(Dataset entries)
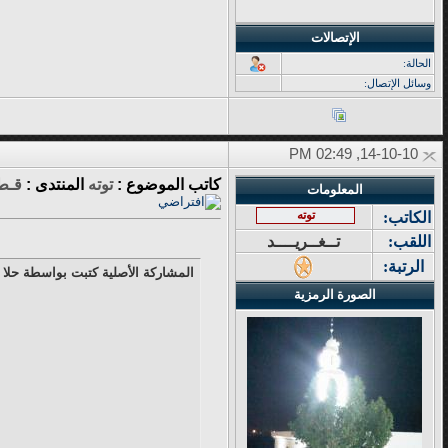
الإتصالات
الحالة:
وسائل الإتصال:
14-10-10, 02:49 PM
كاتب الموضوع :
توته
المنتدى :
قـطـ
المعلومات
توته
الكاتب:
اللقب:
تــغــريــــد
الرتبة:
المشاركة الأصلية كتبت بواسطة حلا
الصورة الرمزية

# Exercise directions
The records above, minus their pictures, are to be returned verbatim.

# Output below
الإتصالات
الحالة:
وسائل الإتصال:
14-10-10, 02:49 PM
كاتب الموضوع :
توته
المنتدى :
قـطـ
المعلومات
توته
الكاتب:
اللقب:
تــغــريــــد
الرتبة:
المشاركة الأصلية كتبت بواسطة حلا
الصورة الرمزية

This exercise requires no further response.